#### [Document source]
* * * * *

Depuis vingt-cinq ans, de nombreux essais et investigations se sont penchés sur le génocide rwandais. Quels nouveaux éléments le film de Jean-Christophe Klotz, Retour à Kigali, la cellule investigation de Radio France, les articles de Mediapart et du Monde ont-ils mis en lumière ?
Deux chaînons inédits me semblent déterminants : une note de la DGSE (1) datée du 22 septembre 1994 et le témoignage du général Jean Varret. Restée jusque-là dans l’ombre, la note en question infirme la version à laquelle se cramponnent encore des responsables politiques et militaires français : celle de la culpabilité du Front patriotique rwandais (2) dans l’attentat contre l’avion du président rwandais Juvénal Habyarimana. Ce document du renseignement français désigne deux extrémistes hutu comme les principaux commanditaires de l’attentat. Cela confirme qu’à l’époque les services de l’Etat étaient parfaitement informés de ce qui se passait dans le pays. A maintes reprises, ils ont alerté les autorités sur un risque génocidaire. En février 1993, une autre note de la DGSE parlait déjà d’un « vaste programme de purification ethnique dirigé contre les Tutsi dont les concepteurs seraient des proches du chef de l’Etat ». Ils n’étaient pas les seuls : depuis des mois, d’autres sources, diplomatiques et associatives, avaient fait remonter les mêmes évaluations alarmantes.
Plus avant, cette note pointe l’aveuglement du pouvoir politique et militaire français, qui se refuse à voir la réalité. Même lorsque des informations émanent de ses propres services de renseignement, l’Etat les écarte parce qu’elles n’entrent pas dans sa grille de lecture. L’obsession de l’Elysée et d’une partie du commandement militaire se cristallise sur la menace que représenterait le FPR. Certains hauts gradés vont jusqu’à surnommer ses membres les « Khmers noirs ».
Qu’apporte le témoignage du général Jean Varret, chef de la Mission militaire de coopération au Rwanda de 1990 à 1993 ?
Il y avait déjà eu des témoignages de militaires, mais qu’un général sorte de l’ombre revêt une puissance symbolique très forte. Jusque-là, il ne s’était exprimé que dans le cadre confidentiel de la Mission d’information parlementaire en 1998. Aujourd’hui, il accepte de parler face à des micros et des caméras. Il met le poids de ses propos dans la balance. Pour avoir tenté de s’opposer au soutien apporté par l’état-major militaire français au régime d’Habyarimana, il a tout de même été écarté de ses fonctions ! L’histoire de la France au Rwanda est celle d’un engagement aux côtés des forces rwandaises qui va crescendo. Dans les années 1990, la France fait la guerre là-bas mais sans le dire. On n’est pas loin de la cobelligérance. Jean Varret le dit : « Officiellement, il n’y a pas de participation directe au combat, mais l’encadrement et l’appui logistique sont très forts. Ce pays s’équipait d’une armée surdimensionnée par rapport à ses besoins. » Et cela l’inquiète, lui qui, dès novembre 1990, comprend qu’un génocide se prépare contre les Tutsi. Lors d’une rencontre avec le chef d’état-major de la gendarmerie rwandaise, ce dernier lui réclame des armes lourdes. Et ses intentions sont limpides : « Je vous demande ces armes car je vais participer avec l’armée à la liquidation du problème. Les Tutsi ne sont pas très nombreux, on va les liquider. » Son alerte ne suscitera aucune réaction, ni des autorités militaires ni de l’Elysée. La fuite en avant continue : tandis que l’assistance militaire se renforce se met en place la mécanique génocidaire.

* * * * *

#### [Informations extraites]
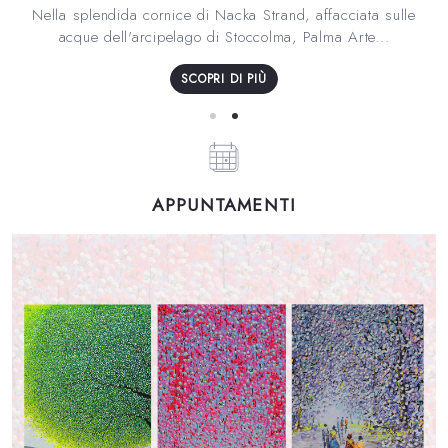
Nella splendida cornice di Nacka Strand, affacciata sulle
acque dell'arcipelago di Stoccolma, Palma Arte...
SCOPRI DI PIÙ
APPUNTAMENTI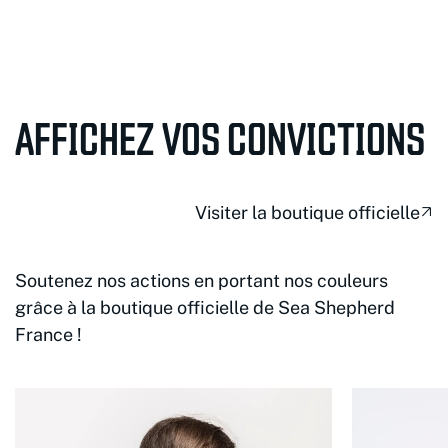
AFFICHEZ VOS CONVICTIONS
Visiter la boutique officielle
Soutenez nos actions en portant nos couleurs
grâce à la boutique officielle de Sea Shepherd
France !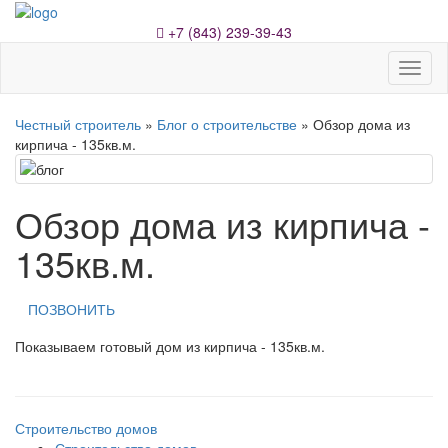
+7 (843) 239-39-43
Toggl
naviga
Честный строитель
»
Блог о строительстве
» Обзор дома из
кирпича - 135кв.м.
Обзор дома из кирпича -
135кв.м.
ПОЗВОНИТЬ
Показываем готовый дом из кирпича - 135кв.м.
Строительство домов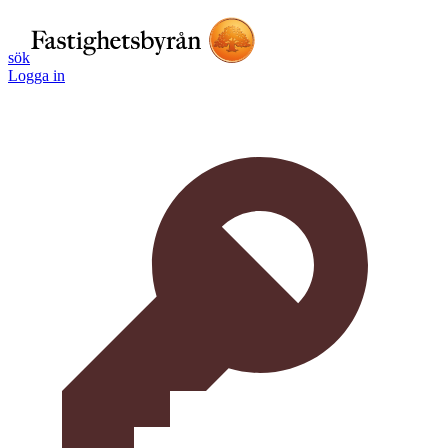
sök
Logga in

* * * * *

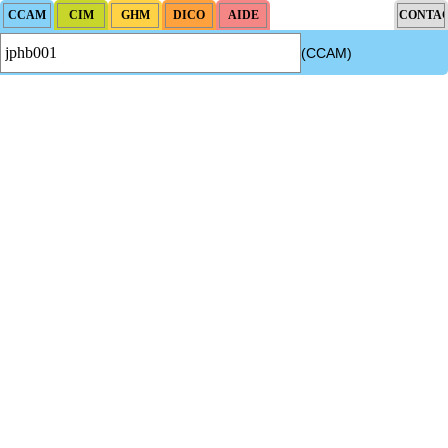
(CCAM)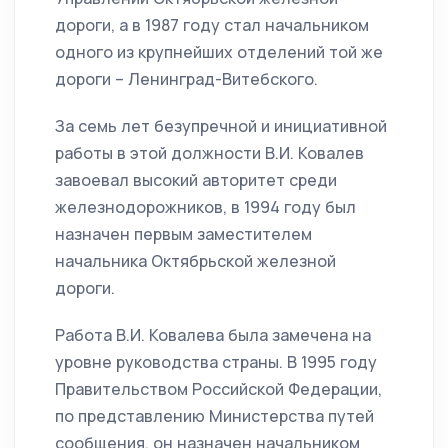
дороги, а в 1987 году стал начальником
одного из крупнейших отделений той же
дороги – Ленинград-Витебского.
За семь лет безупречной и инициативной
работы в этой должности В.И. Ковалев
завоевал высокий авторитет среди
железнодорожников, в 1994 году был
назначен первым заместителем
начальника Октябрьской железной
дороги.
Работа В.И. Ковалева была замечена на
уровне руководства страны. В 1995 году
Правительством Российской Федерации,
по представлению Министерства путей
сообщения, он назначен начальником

* * * * *

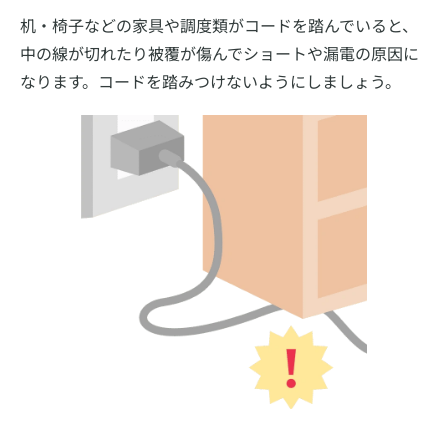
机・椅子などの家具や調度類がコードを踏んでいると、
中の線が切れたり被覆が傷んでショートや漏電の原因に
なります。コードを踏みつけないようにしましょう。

* * * * *

#### [Consignes de l'exercice]
a) Selon le document source, de quand date la note de la DGSE jusque-là restée dans l'ombre ?
b) Relevez toutes les personnes désignées par leurs nom et prénom dans le document source.
c) Pour chacune des affirmations suivantes, indiquez par oui ou par non si elle concorde avec le document source, en citant les mots décisifs : (i) Jean Varret a dirigé la Mission militaire de coopération au Rwanda de 1990 à 1993 ; (ii) la note de la DGSE attribue l'attentat contre l'avion présidentiel au Front patriotique rwandais ; (iii) l'alerte de Jean Varret a suscité une réaction de l'Elysée.
Les lignes n'interviennent en rien dans cet exercice.

#### [Vos réponses écrites]
a) Elle date du 22 septembre 1994.

b) Jean-Christophe Klotz, Juvénal Habyarimana, Jean Varret

c)
(i) Oui : « chef de la Mission militaire de coopération au Rwanda de 1990 à 1993 ».
(ii) Non : « Ce document du renseignement français désigne deux extrémistes hutu comme les principaux commanditaires de l’attentat. »
(iii) Non : « Son alerte ne suscitera aucune réaction, ni des autorités militaires ni de l’Elysée. »